If NGINX isn't an option, there is an alternative. We use Werkzeug, which seems to support rudimentary SSL. You can copy our main.py file and then modify it to do SSL.

Therefore I would argue SSL is already supported. We just don't provide flags for it.

Therefore I would argue SSL is already supported. We just don't provide flags for it.

There should really be a flag for it. People are just going to not use HTTPS over the internet. This story has played out 1000's of times with the internet. If you give people an option between 20 minutes of work + security or no security they will choose no security. This is why HTTPS everywhere is a thing. People could use a VPN for all their internet traffic, TOR etc, if they wanted security but they don't think they want security (until they get hacked).

And I'm part of the problem! I looked at this solution and though "I use publicly available data anyway, who cares if my data leaks", so I'm not going to go the nginx route. Somewhere though there is a medical researcher or someone analyzing police body cams or surveillance cameras that is going to make that same decision. And it won't matter to the researcher, because it isn't their face in the images.

I appreciate the concern but I don't think that TensorBoard supporting or not supporting SSL out of the box has a meaningful impact on the risks of leaking of sensitive data. The privacy advantage of adding SSL to TensorBoard is purely in the data that's sent from the user to the TensorBoard server, which is by far the less sensitive path. Data sent from TensorBoard to the user could be quite sensitive (e.g. image summary data being analyzed of the types you describe), but it's still 100% at risk if you use SSL, because somebody who wants to intercept this data can just connect directly to the TensorBoard server themselves.

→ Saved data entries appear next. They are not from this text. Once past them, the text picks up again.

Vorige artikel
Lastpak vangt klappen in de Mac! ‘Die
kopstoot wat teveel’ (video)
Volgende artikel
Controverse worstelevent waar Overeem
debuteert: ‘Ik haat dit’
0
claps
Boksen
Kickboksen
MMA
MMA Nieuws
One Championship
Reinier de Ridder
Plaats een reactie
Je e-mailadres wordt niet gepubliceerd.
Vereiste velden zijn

For SSL to make a difference in that context, TensorBoard would need to provide some kind of end-user authorization scheme (like a login or password protection option), which is significantly more complicated than just turning on SSL, and doesn't have an easy one-size-fits-all solution. Nor is the underlying webserver implementation used by TensorBoard really designed to provide this level of security. And providing a false sense of security is even worse than providing none (e.g. if we were to add SSL options and users incorrectly assumed that using them made their TensorBoard data totally inaccessible).

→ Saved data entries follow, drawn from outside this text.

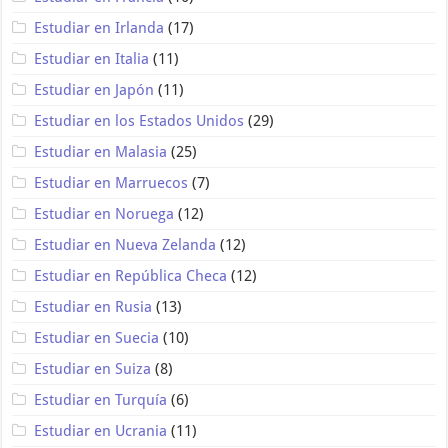
Estudiar en Irlanda
(17)
Estudiar en Italia
(11)
Estudiar en Japón
(11)
Estudiar en los Estados Unidos
(29)
Estudiar en Malasia
(25)
Estudiar en Marruecos
(7)
Estudiar en Noruega
(12)
Estudiar en Nueva Zelanda
(12)
Estudiar en República Checa
(12)
Estudiar en Rusia
(13)
Estudiar en Suecia
(10)
Estudiar en Suiza
(8)
Estudiar en Turquía
(6)
Estudiar en Ucrania
(11)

That's why our recommendation continues to be that if the data you're using in TensorBoard is sensitive, you should only run TensorBoard on localhost (--host localhost), and if that's not sufficient because it needs to be accessible from other machines, you should use a reverse proxy like nginx or ensure that you have your own use-case-specific authorization and traffic-encryption in place.